The publication of his book Mother Departs, translated into English language by Barbara Bogoczek, edited and introduced by Tony Howard served as the catalyst for the event, which exceeded all expectations. As a British, or to be more precise London-based Pole, with a variety of references, fortunes and misfortunes closely resembling those of Różewicz, I found the evening deeply moving.
A short but incisive introduction by Sophie Mayer, a writer, was followed by George Szirtes, the fellow poet and an admirer of Różewicz, who added his point of view enhancing my anticipation of things to come. Four comfortable armchairs filled one by one with performers delivering extrats form Różewicz’ work.
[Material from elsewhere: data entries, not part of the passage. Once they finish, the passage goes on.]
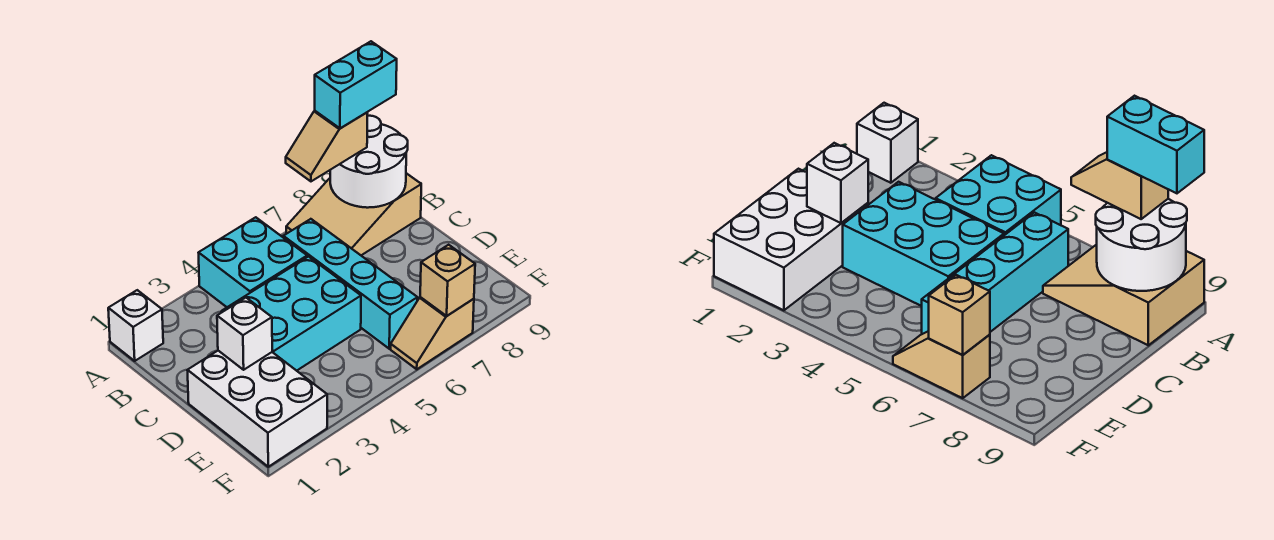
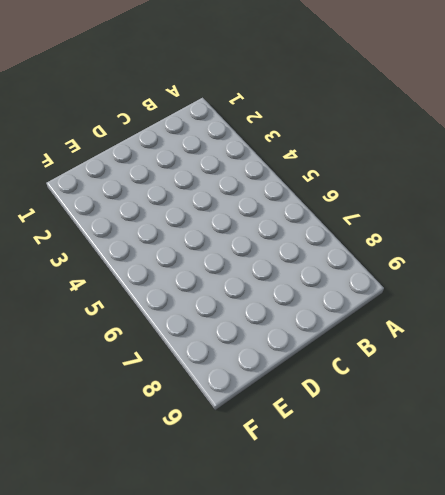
none -> white 1x1 brick [108,290,163,361]
none -> cyan 2x2 brick [199,217,307,307]
none -> tan 2x3 slope [286,173,421,255]

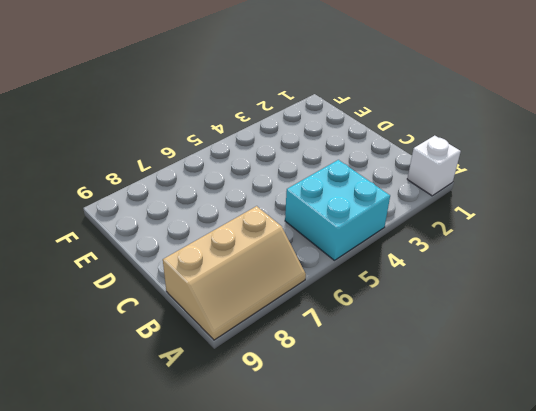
tan 2x3 slope [163,206,306,340] -> tan 2x3 slope turned to [286,173,421,255]
none -> cyan 1x4 brick [283,219,418,349]
none -> cyan 2x3 brick [221,257,361,371]
none -> white 2x3 brick [187,351,327,467]

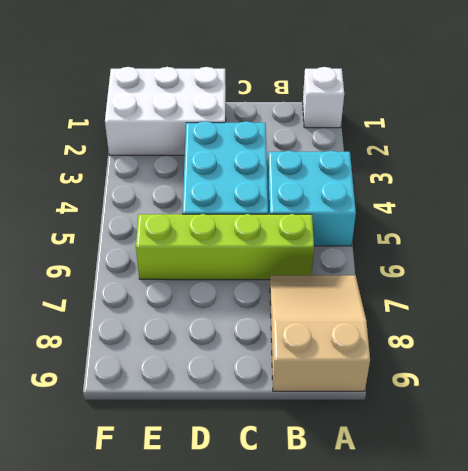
lime 1x4 brick [136,214,314,280] -> cyan 1x4 brick [283,219,418,349]
none -> tan 1x2 slope [391,297,474,369]
none -> white 2x2 round brick [330,116,408,208]
none -> white 1x1 brick [217,298,272,370]

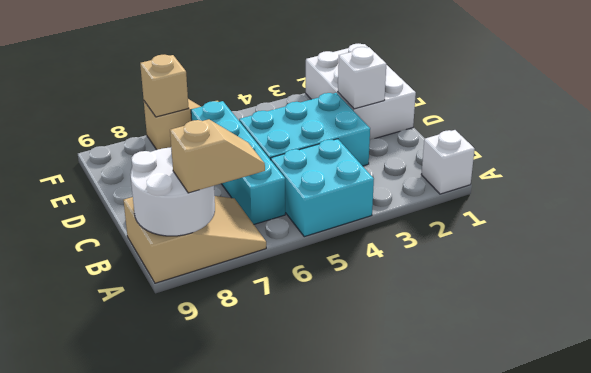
none -> cyan 1x2 brick [315,41,397,128]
Tom Paulin, Oxford-based Irish poet and Kathy Carr, a singer and performer of Polish extraction read in English and Jan Peszek, one of the most important theatre actors, and his daughter Maria, read in Polish.
The stage was set for the treat I shall remember probably for ever.
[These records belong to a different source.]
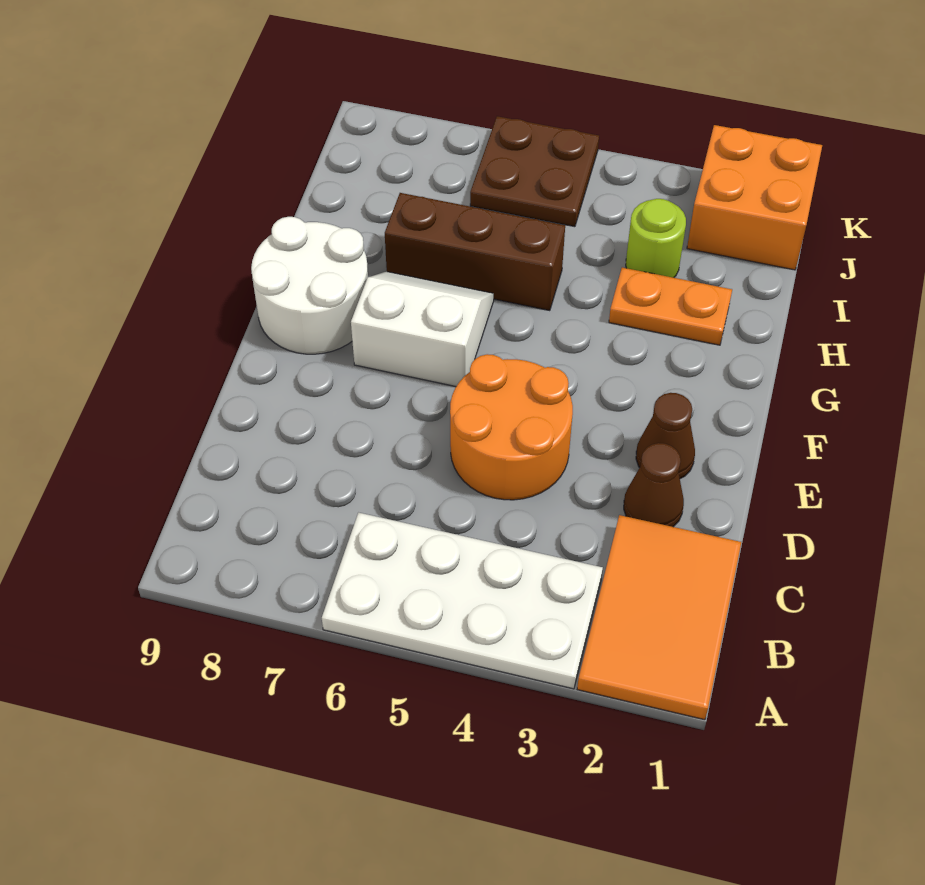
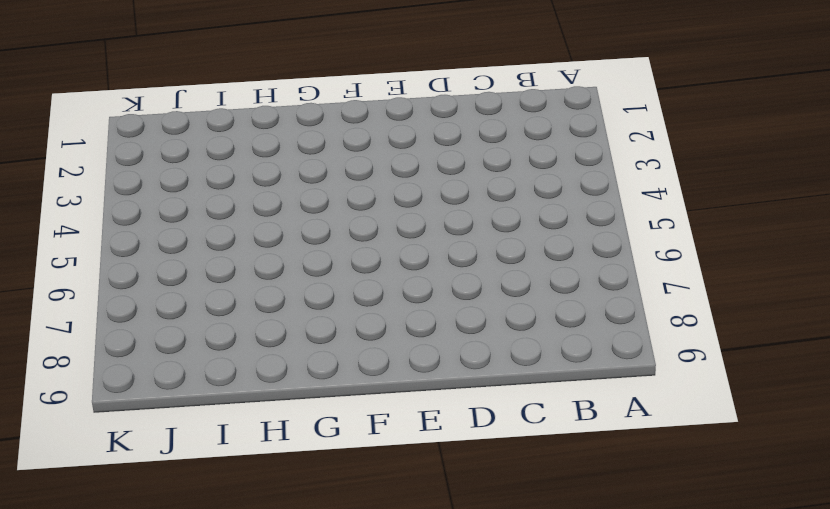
none -> orange 2x3 tile [577,515,741,720]
none -> white 2x4 plate [322,513,603,689]
none -> brown 1x1 cone [624,443,684,527]

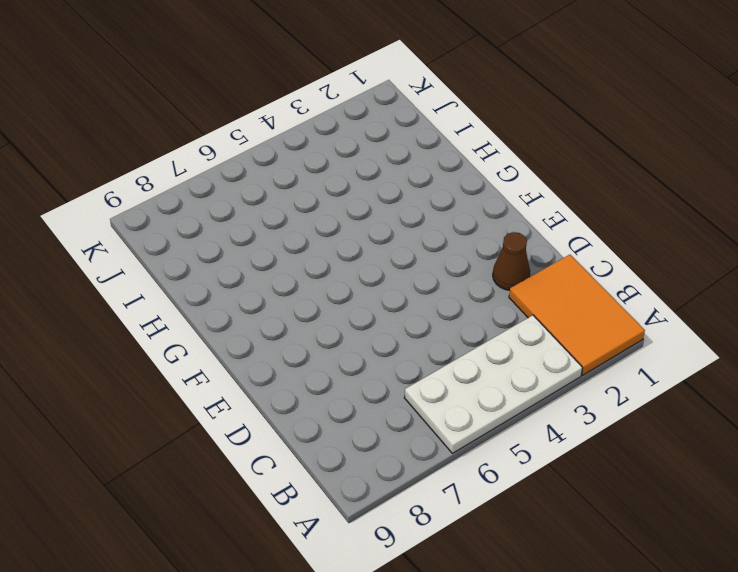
none -> orange 2x2 round brick [450,354,573,500]
none -> brown 1x1 cone [636,393,695,479]
none -> white 2x2 slope [351,271,494,387]

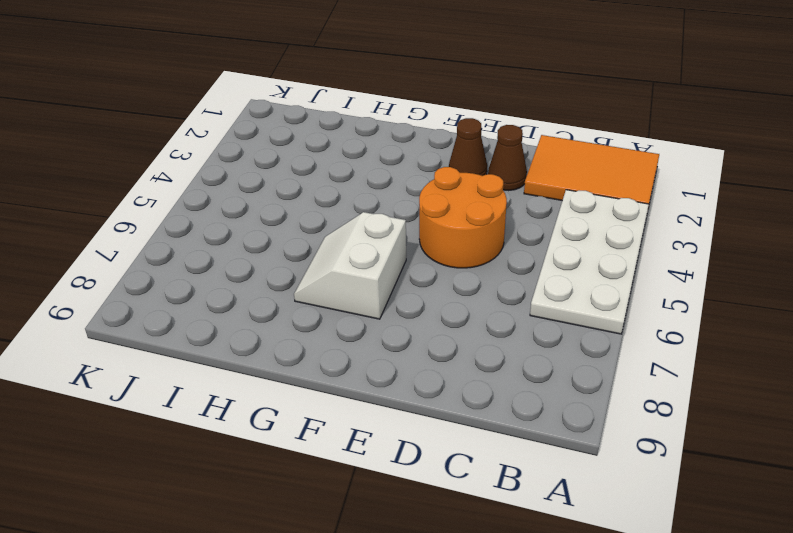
none -> white 2x2 round brick [251,217,368,354]
none -> orange 1x2 plate [609,267,732,345]
none -> brown 1x3 brick [385,193,565,311]

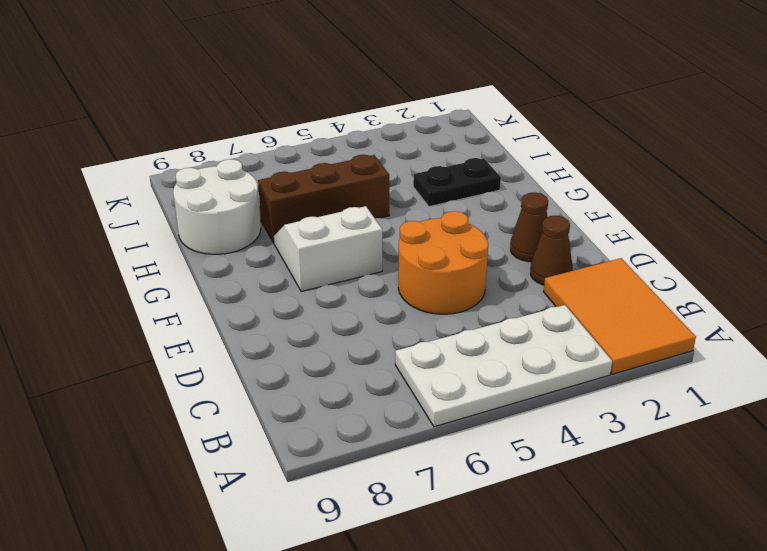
black 1x2 plate [413,158,501,207] -> orange 1x2 plate [609,267,732,345]
white 2x2 round brick [173,159,261,254] -> white 2x2 round brick moved to [251,217,368,354]
none -> lime 1x1 round brick [626,199,686,278]
none -> orange 2x2 brick [687,125,822,270]
none -> brown 2x2 plate [470,116,599,227]

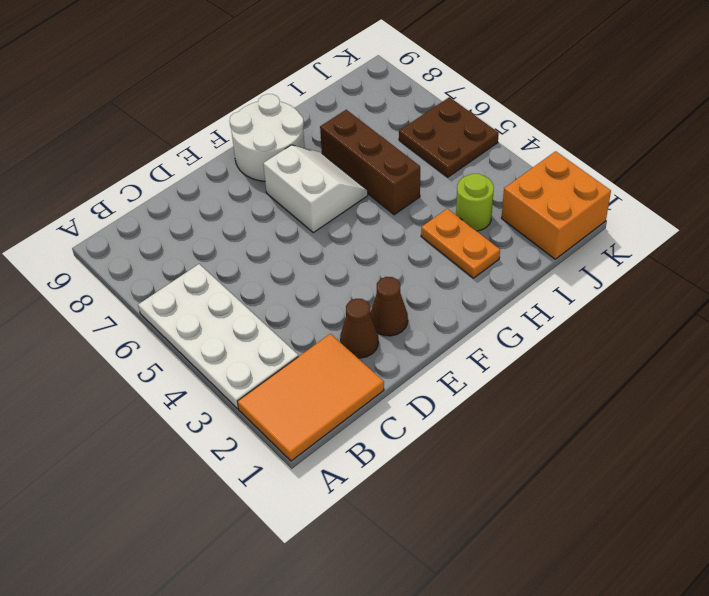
none -> orange 2x2 round brick [450,354,573,500]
The view of the stage was dominated by a projection screen with a static image of a beautiful photograph used for the jacket of the book.
It shows Tadeusz Różewicz, a good looking young man in his mid-twenties, and his mother modestly at his side, half a step behind her son, her pride and joy. Her face clearly expresses the unconditional love that only mothers have in abundance. The photograph was surely taken in the month of May as the apple tree blossom bejewels the picture, freezing a moment of mutual happiness that at that time was theirs to share but by the time Różewicz wrote his book Mother departs was gone and lost for ever. It was this loss and – more to the point – this process of losing that Różewicz was trying to come to terms with.
I found myself squinting and substituting in my mind the image of the poet’s mother with the image of my own mother, a woman of near identical background whom I lost recently. Both women had similar features, hair styles and both liked wearing similar dresses made of soft printed fabric. Listening to the poems I was catapulted to the village of my childhood, near Kalisz – not so very far from where Różewicz was born. Admittedly we grew up in different times. His life has been determined by the time of war, and I have lived in an uneasy post-war peace. Many families had to come to terms with the terrible losses of loved ones who perished in the conflict and in extermination camps. Photographs of young lives abruptly extinguished remain in the hearts of many who have moved on, often suppressing the painful past as an act of self preservation, an act of looking to the better future.
But the apple blossom, which adorns the cover is not an accurate reflection of his vision. The existential questions that he examines are poignantly brought to the fore by his mother's slow death, and by the acute awareness that his war was not the last, that an era of peace did not follow the great sacrifices endured by his contemporaries.
In a bizarre coincidence we have gathered at Purcell Rom only a few days after a man was hacked to death by a fellow man on a London street. The poem In the midst of life..., written in 1955, asks a question: “what is the knife for” that lays on the table? Różewicz’s answers are simple observations which he lists starkly and dispassionately: for cutting bread, but also for cutting off heads, hands, breasts and other mutilations inflicted by one man against another, by nations against other nations and I would add a metaphoric knife designed to cut off the free and thinking mind through all-too common brain washing. Różewicz is not preaching, he is merely stating, but he implicitly sounds a warning note. He is speaking to us directly in numerous fragments of a documentary film projected onto the screen and punctuating the reading of poems adding his valedictory voice.
The war experience evidently simmers much more in the geographic area of Europe where it began, and where the noble and strenuous efforts to build a European Union free of war have been endangered by the rise of right-wing nationalists. But the work of poets such as Tadeusz Różewicz, Leopold Staff and Julian Tuwim deserves a wide audience because their experience is a lesson to us all.
The organisers of the Różewicz evening – The Southbank Centre, the Polish Cultural Institute and the publisher Stork Press deserve our grateful thanks, as do the many translators of Eastern European literature into English. Among them are George Szirtes, Barbara Bogoczek, Adam Czerniawski and George Gömöri to name but a few.